Local governments do not help to solve Roma problems either; on the contrary, they try to solve the problem of Roma who cannot pay their rents by moving their whole family out, she said.

"It is as if they were not afraid of such reports and criticism, instead treating these people much more severely," Orgovánová added.

In association with the treatment of members of minority groups and foreigners, the AI referred to the case of Hedviga Malinová, a Hungarian student.

In May 2007, Malinová lodged a complaint with the Constitutional Court after police halted a criminal prosecution related to an allegedly ethnically-motivated attack on her by two men in Nitra in August 2006.

A police investigation in October 2006 concluded that Malinová fabricated her account, and in May 2007 criminal proceedings were opened against her for alleged perjury. In July 2007, Police Chief Ján Packa admitted that Malinová had been assaulted but "not as she described", the AI report writes.

Then in September 2007, Prosecutor-General Dobroslav Trnka admitted that some evidence from the investigation was lost as a result of "procedural errors by the police and the prosecutor's office".

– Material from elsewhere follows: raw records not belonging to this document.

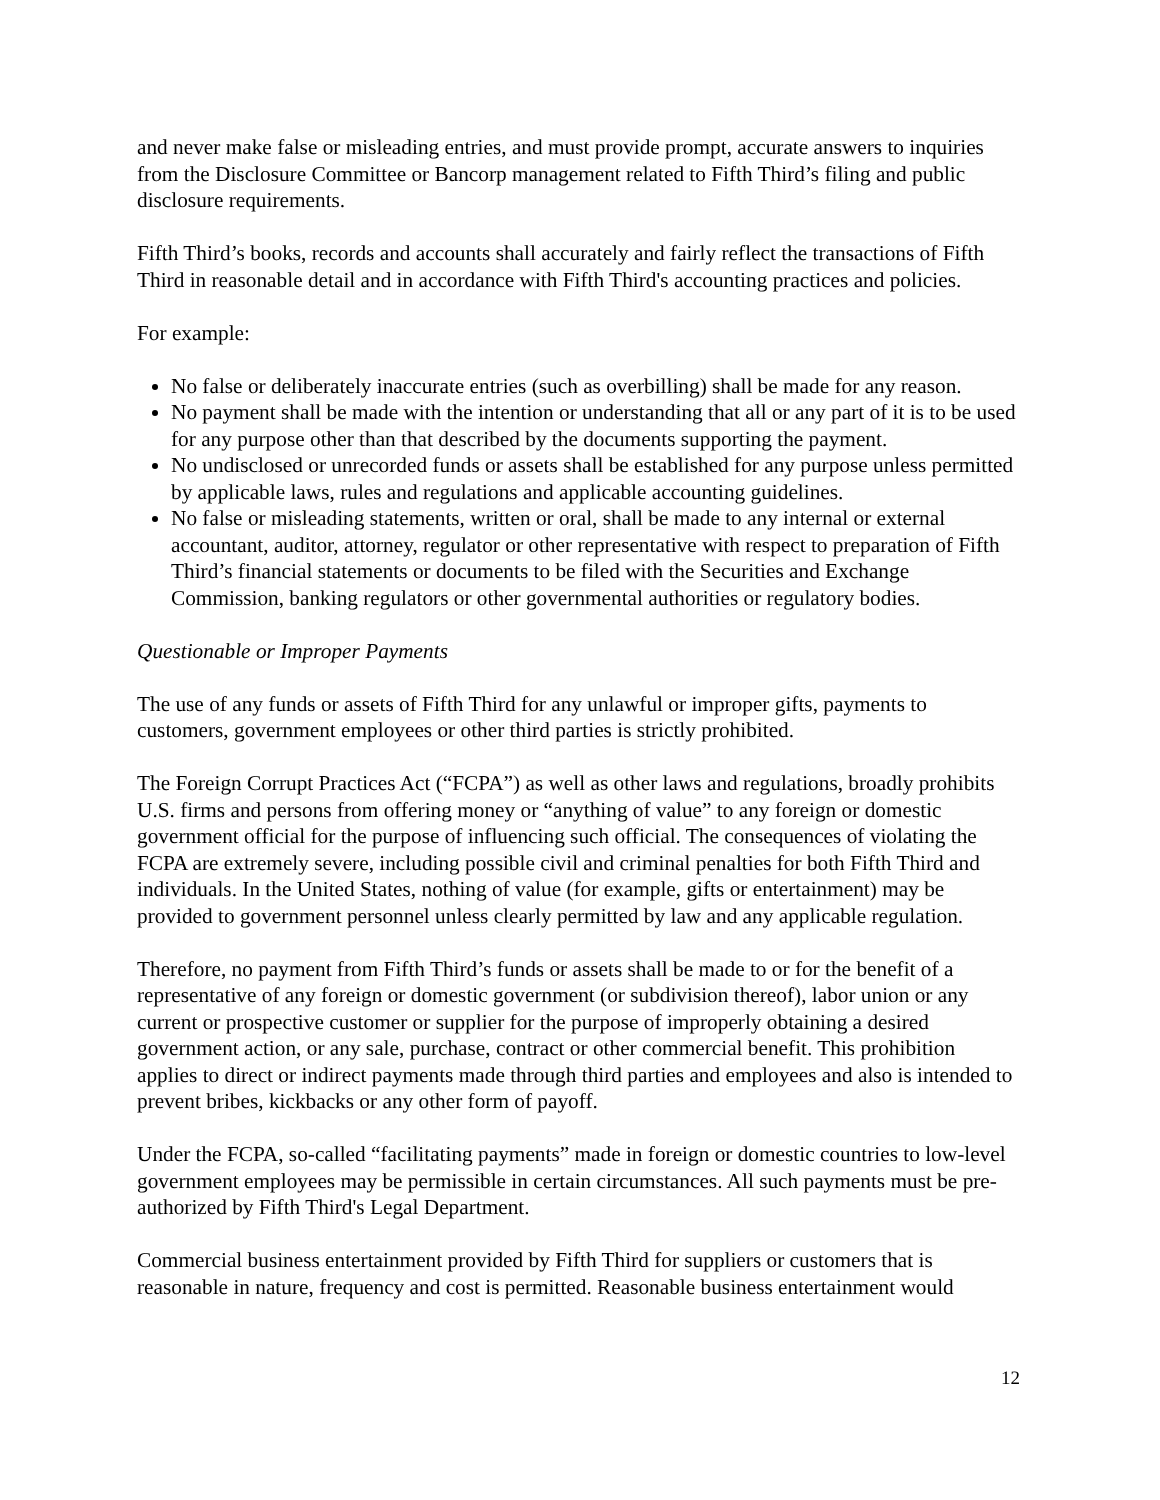and never make false or misleading entries, and must provide prompt, accurate answers to inquiries from the Disclosure Committee or Bancorp management related to Fifth Third’s filing and public disclosure requirements.
Fifth Third’s books, records and accounts shall accurately and fairly reflect the transactions of Fifth Third in reasonable detail and in accordance with Fifth Third's accounting practices and policies.
For example:
No false or deliberately inaccurate entries (such as overbilling) shall be made for any reason.
No payment shall be made with the intention or understanding that all or any part of it is to be used for any purpose other than that described by the documents supporting the payment.
No undisclosed or unrecorded funds or assets shall be established for any purpose unless permitted by applicable laws, rules and regulations and applicable accounting guidelines.
No false or misleading statements, written or oral, shall be made to any internal or external accountant, auditor, attorney, regulator or other representative with respect to preparation of Fifth Third’s financial statements or documents to be filed with the Securities and Exchange Commission, banking regulators or other governmental authorities or regulatory bodies.
Questionable or Improper Payments
The use of any funds or assets of Fifth Third for any unlawful or improper gifts, payments to customers, government employees or other third parties is strictly prohibited.
The Foreign Corrupt Practices Act (“FCPA”) as well as other laws and regulations, broadly prohibits U.S. firms and persons from offering money or “anything of value” to any foreign or domestic government official for the purpose of influencing such official. The consequences of violating the FCPA are extremely severe, including possible civil and criminal penalties for both Fifth Third and individuals. In the United States, nothing of value (for example, gifts or entertainment) may be provided to government personnel unless clearly permitted by law and any applicable regulation.
Therefore, no payment from Fifth Third’s funds or assets shall be made to or for the benefit of a representative of any foreign or domestic government (or subdivision thereof), labor union or any current or prospective customer or supplier for the purpose of improperly obtaining a desired government action, or any sale, purchase, contract or other commercial benefit. This prohibition applies to direct or indirect payments made through third parties and employees and also is intended to prevent bribes, kickbacks or any other form of payoff.
Under the FCPA, so-called “facilitating payments” made in foreign or domestic countries to low-level government employees may be permissible in certain circumstances. All such payments must be pre-authorized by Fifth Third's Legal Department.
Commercial business entertainment provided by Fifth Third for suppliers or customers that is reasonable in nature, frequency and cost is permitted. Reasonable business entertainment would
12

Malinová filed a complaint with the European Court of Human Rights in November 2007, claiming that she has been subjected to inhumane and humiliating treatment by the Slovak authorities.

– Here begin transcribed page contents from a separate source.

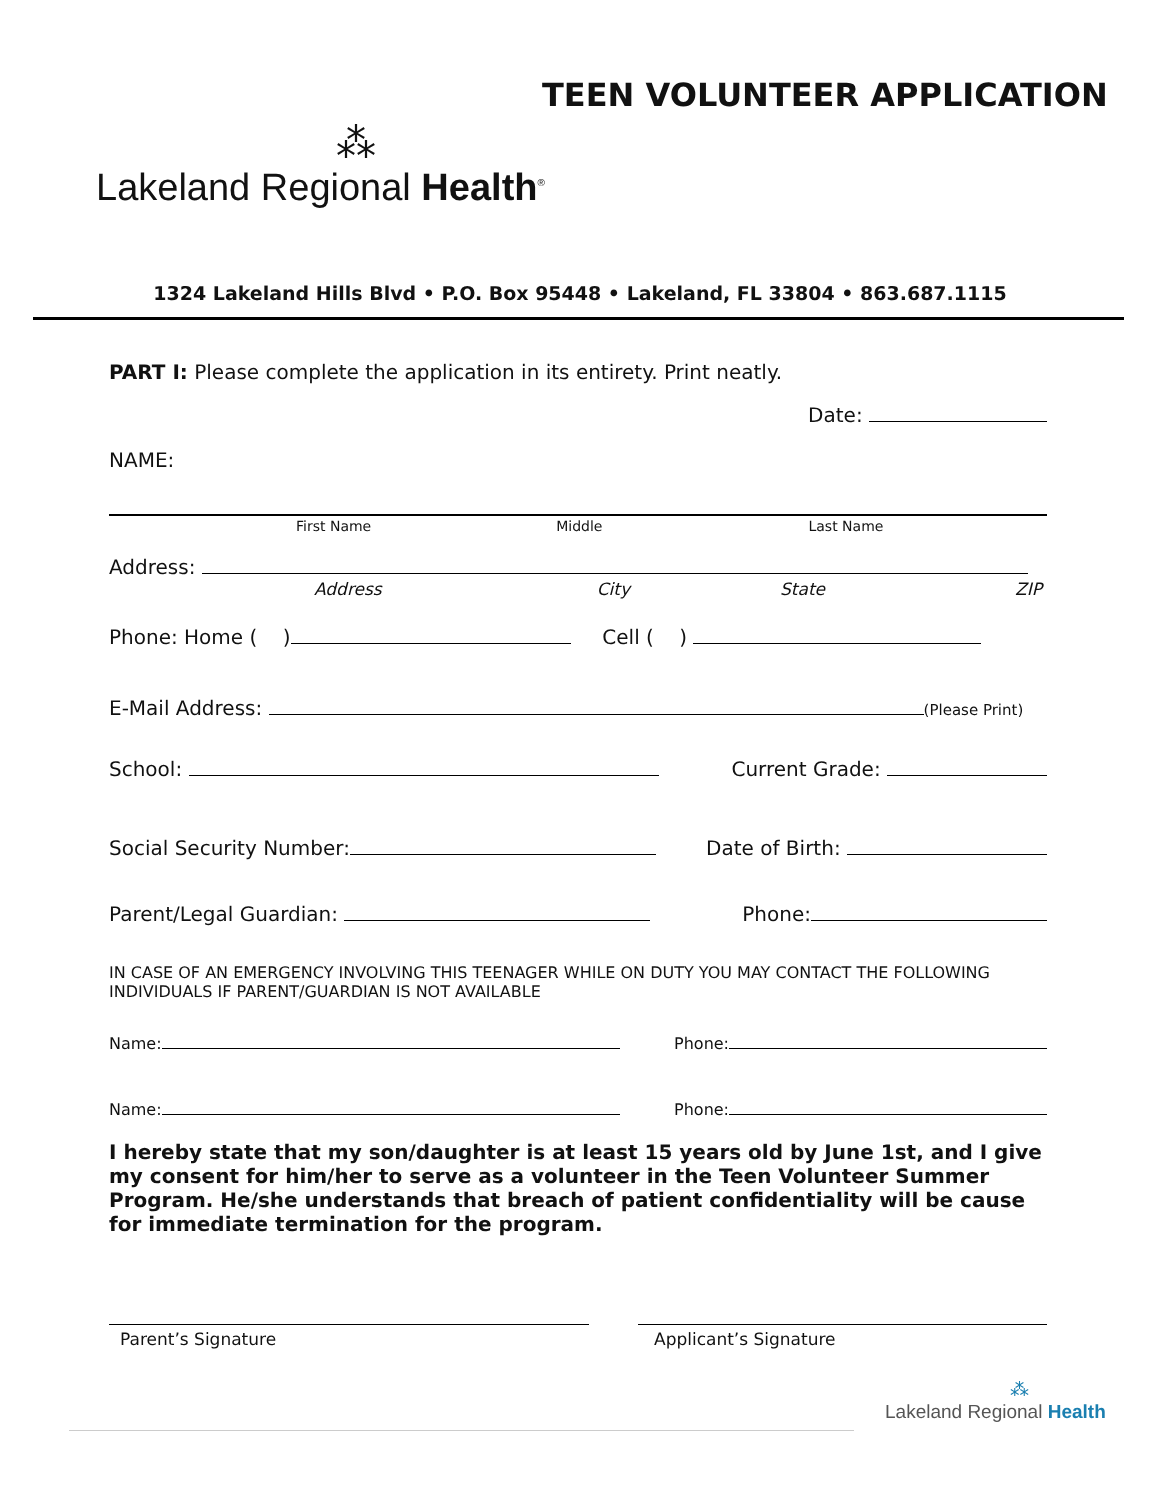TEEN VOLUNTEER APPLICATION
⁂
Lakeland Regional Health<sup>®</sup>
1324 Lakeland Hills Blvd • P.O. Box 95448 • Lakeland, FL 33804 • 863.687.1115
PART I: Please complete the application in its entirety. Print neatly.
Date:
NAME:
First Name Middle Last Name
Address:
Address City State ZIP
Phone: Home ( ) Cell ( )
E-Mail Address: (Please Print)
School: Current Grade:
Social Security Number: Date of Birth:
Parent/Legal Guardian: Phone:
IN CASE OF AN EMERGENCY INVOLVING THIS TEENAGER WHILE ON DUTY YOU MAY CONTACT THE FOLLOWING INDIVIDUALS IF PARENT/GUARDIAN IS NOT AVAILABLE
Name: Phone:
Name: Phone:
I hereby state that my son/daughter is at least 15 years old by June 1st, and I give my consent for him/her to serve as a volunteer in the Teen Volunteer Summer Program. He/she understands that breach of patient confidentiality will be cause for immediate termination for the program.
Parent’s Signature Applicant’s Signature
⁂
Lakeland Regional Health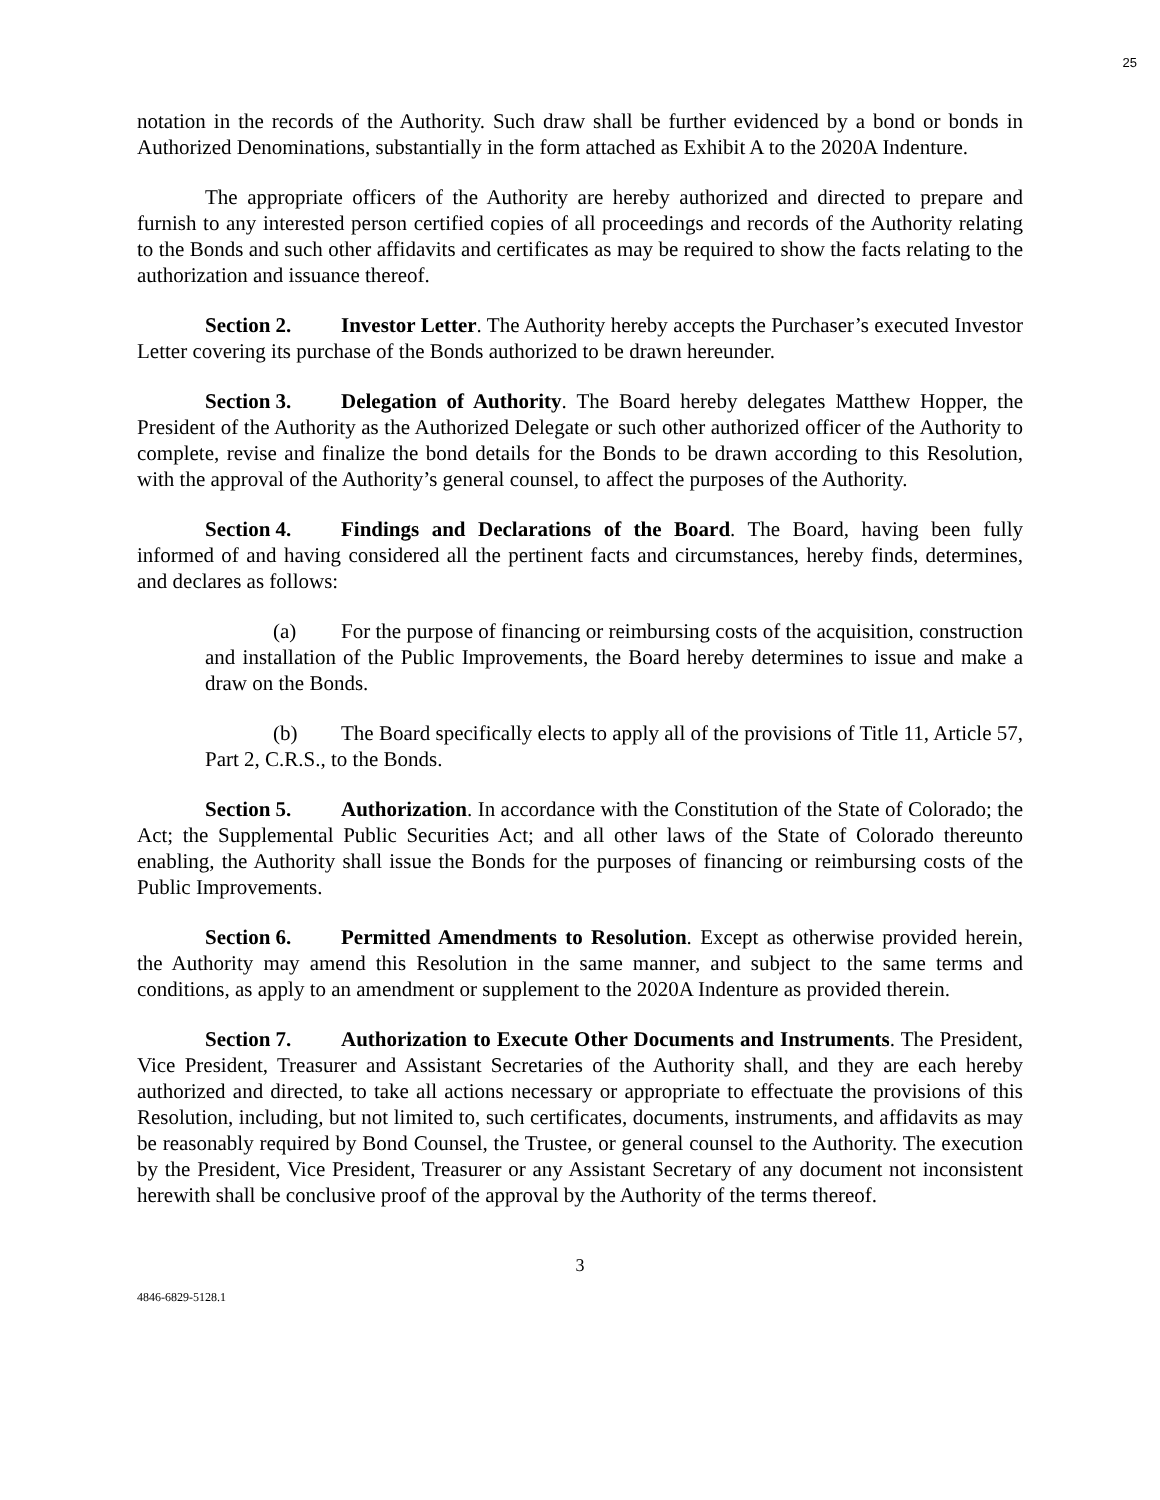25
notation in the records of the Authority. Such draw shall be further evidenced by a bond or bonds in Authorized Denominations, substantially in the form attached as Exhibit A to the 2020A Indenture.
The appropriate officers of the Authority are hereby authorized and directed to prepare and furnish to any interested person certified copies of all proceedings and records of the Authority relating to the Bonds and such other affidavits and certificates as may be required to show the facts relating to the authorization and issuance thereof.
Section 2. Investor Letter. The Authority hereby accepts the Purchaser’s executed Investor Letter covering its purchase of the Bonds authorized to be drawn hereunder.
Section 3. Delegation of Authority. The Board hereby delegates Matthew Hopper, the President of the Authority as the Authorized Delegate or such other authorized officer of the Authority to complete, revise and finalize the bond details for the Bonds to be drawn according to this Resolution, with the approval of the Authority’s general counsel, to affect the purposes of the Authority.
Section 4. Findings and Declarations of the Board. The Board, having been fully informed of and having considered all the pertinent facts and circumstances, hereby finds, determines, and declares as follows:
(a) For the purpose of financing or reimbursing costs of the acquisition, construction and installation of the Public Improvements, the Board hereby determines to issue and make a draw on the Bonds.
(b) The Board specifically elects to apply all of the provisions of Title 11, Article 57, Part 2, C.R.S., to the Bonds.
Section 5. Authorization. In accordance with the Constitution of the State of Colorado; the Act; the Supplemental Public Securities Act; and all other laws of the State of Colorado thereunto enabling, the Authority shall issue the Bonds for the purposes of financing or reimbursing costs of the Public Improvements.
Section 6. Permitted Amendments to Resolution. Except as otherwise provided herein, the Authority may amend this Resolution in the same manner, and subject to the same terms and conditions, as apply to an amendment or supplement to the 2020A Indenture as provided therein.
Section 7. Authorization to Execute Other Documents and Instruments. The President, Vice President, Treasurer and Assistant Secretaries of the Authority shall, and they are each hereby authorized and directed, to take all actions necessary or appropriate to effectuate the provisions of this Resolution, including, but not limited to, such certificates, documents, instruments, and affidavits as may be reasonably required by Bond Counsel, the Trustee, or general counsel to the Authority. The execution by the President, Vice President, Treasurer or any Assistant Secretary of any document not inconsistent herewith shall be conclusive proof of the approval by the Authority of the terms thereof.
3
4846-6829-5128.1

Interior Minister Robert Kaliňák disagreed with AI's comments on the case, and said that Malinová's rights had not been violated.

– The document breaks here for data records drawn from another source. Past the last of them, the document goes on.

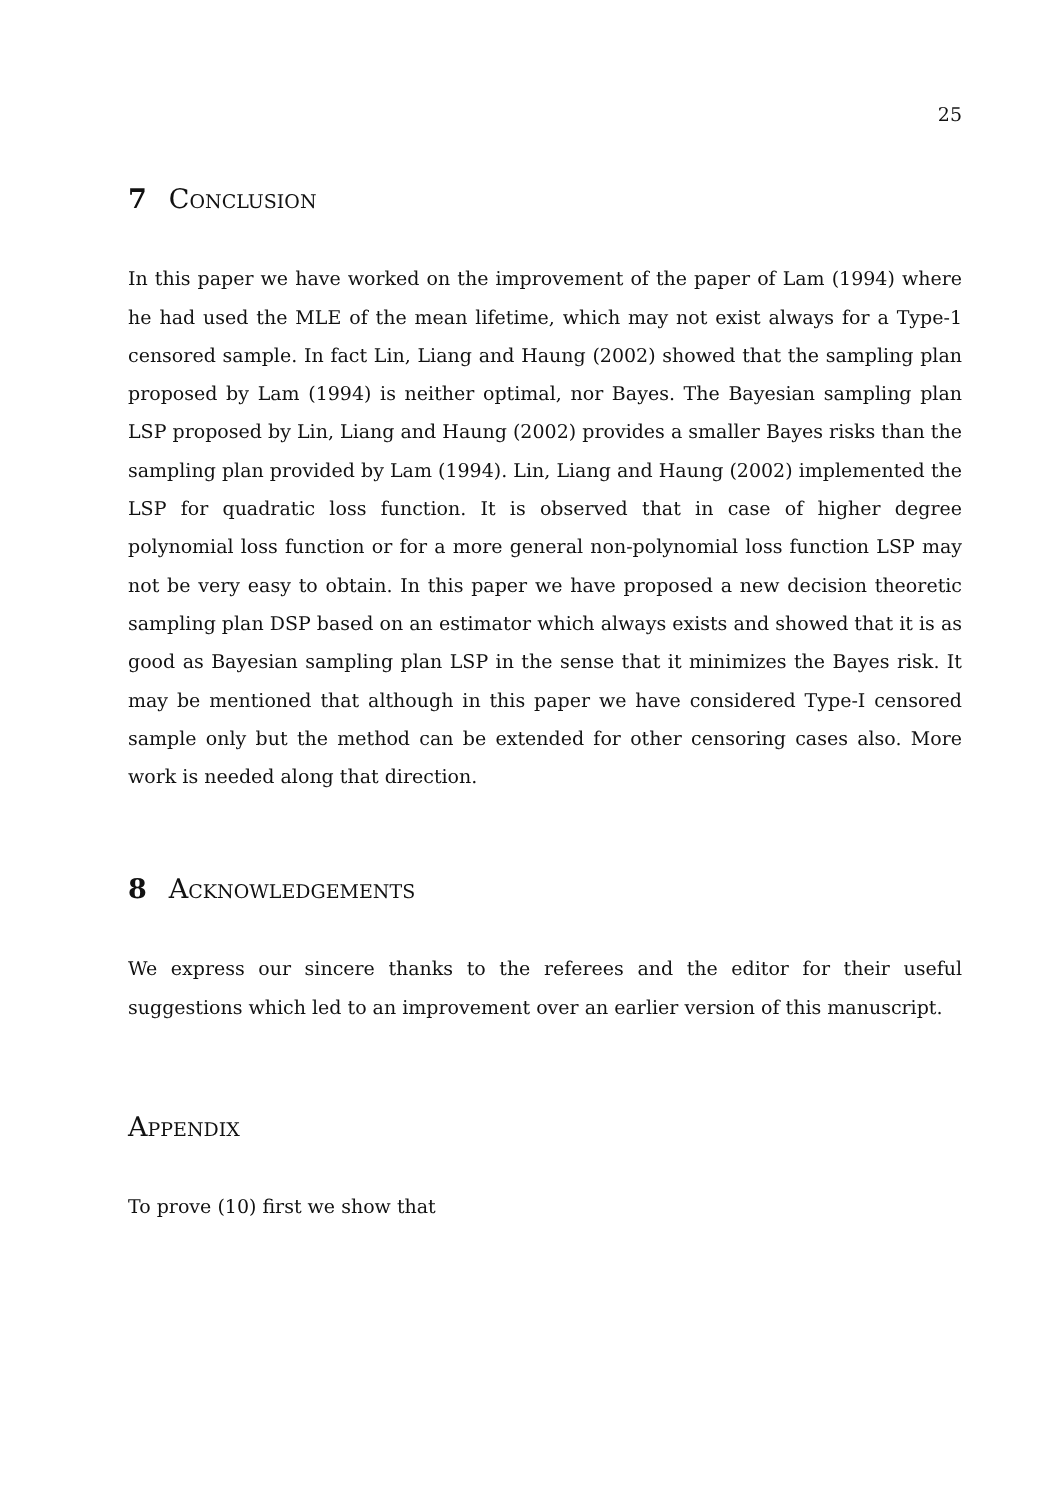25
7 Conclusion
In this paper we have worked on the improvement of the paper of Lam (1994) where he had used the MLE of the mean lifetime, which may not exist always for a Type-1 censored sample. In fact Lin, Liang and Haung (2002) showed that the sampling plan proposed by Lam (1994) is neither optimal, nor Bayes. The Bayesian sampling plan LSP proposed by Lin, Liang and Haung (2002) provides a smaller Bayes risks than the sampling plan provided by Lam (1994). Lin, Liang and Haung (2002) implemented the LSP for quadratic loss function. It is observed that in case of higher degree polynomial loss function or for a more general non-polynomial loss function LSP may not be very easy to obtain. In this paper we have proposed a new decision theoretic sampling plan DSP based on an estimator which always exists and showed that it is as good as Bayesian sampling plan LSP in the sense that it minimizes the Bayes risk. It may be mentioned that although in this paper we have considered Type-I censored sample only but the method can be extended for other censoring cases also. More work is needed along that direction.
8 Acknowledgements
We express our sincere thanks to the referees and the editor for their useful suggestions which led to an improvement over an earlier version of this manuscript.
Appendix
To prove (10) first we show that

"It is not the first time that Amnesty International is wrong," Kaliňák told the SITA newswire.
According to the AI report, the UN refugee agency, UNHCR, remained concerned at the low number of successful asylum applications in Slovakia. The government's Migration Office reported that between January and September 2007, Slovakia granted refugee status to only 8 people out of 2,259 applicants.

The Mustapha Labsi case is also mentioned in the report. According to AI, the Slovak government failed to reject the use of so-called "diplomatic assurances" from states not to torture people subject to extradition.

In November, the Bratislava regional court ruled that the extradition of Labsi, an Algerian national, was admissible. Accused of terrorist activities in France and the UK, Mustapha Labsi had been held in custody in Slovakia since May 2007 on the basis of an extradition request by Algeria. The Slovak prosecution said it had assurances from the Algerian authorities that Labsi would not face torture or execution. AI urged Slovakia not to accept any diplomatic assurances from Algeria. By the end of 2007, no substantive response from the Slovak authorities had been received.
The AI report also listed allegations of ill-treatment by the Slovak police, mentioning the case of journalist and Polish citizen of Kazakh descent Balli Marzec.

Last November Marzec was arrested for protesting in front of the Presidential Palace in Bratislava during a visit by the Kazakh president, for what the police called disrupting "the public peace". She told AI that she was punched in the stomach and hit on the head by one of the police officers. A medical examination performed during her detention showed minor injuries. However, shortly afterwards, in Poland, she underwent a second medical examination and had to undergo surgery to halt severe internal bleeding allegedly caused by the assault. In December 2007, Minister of Interior Kaliňák announced that the Bratislava police commander involved would be fired.
Kalinák said that the case was closed.

"We gave our full opinion in the case of Mrs. Marzec," he said. "This one is clear, there is nothing to be solved anymore."